任务说明: 请把下方关于DFS树遍历的文本中的"到达叶结点，打印搜索路径"这句话译成英文。

#### 展示文本

DFS树的遍历

1.完全二叉树的遍历，$数组index从1开始，左Child = parent * 2, 右Child = parent * 2 + 1$
2.到达叶结点，打印搜索路径

C++ 代码

#include <iostream>
using namespace std;

const int MAX_N = 1010;
int heap[MAX_N];
int path[MAX_N];
int n;
bool isMinHeap, isMaxHeap;
void DFS(int v, int step) {
    path[step] = heap[v];
    if (v * 2 > n) {
        for (int i = 0; i <= step; i++) {
            if (i) { 
                if (path[i] > path[i - 1]) isMinHeap = true;
                else if (path[i] < path[i - 1]) isMaxHeap = true;
                printf(" "); 
            }
            printf("%d", path[i]);
        }
        cout << endl;
        return;
    }
    if (v * 2 + 1 <= n) { 
        DFS(v * 2 + 1, step + 1); 
    }
    if (v * 2 <= n) { 
        DFS(v * 2, step + 1); 
    }
}

int main() {
    cin >> n;
    for (int i = 1; i <= n; i++) {
        cin >> heap[i];
    }
    DFS(1, 0);
    if (isMaxHeap && isMinHeap) puts("Not Heap");
    else if (isMaxHeap) puts("Max Heap");
    else puts("Min Heap");
    return 0;
}

########
#### 原始资料

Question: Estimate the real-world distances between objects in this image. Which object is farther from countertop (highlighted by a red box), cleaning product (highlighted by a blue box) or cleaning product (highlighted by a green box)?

########

参考答案: When a leaf node is reached, print the search path.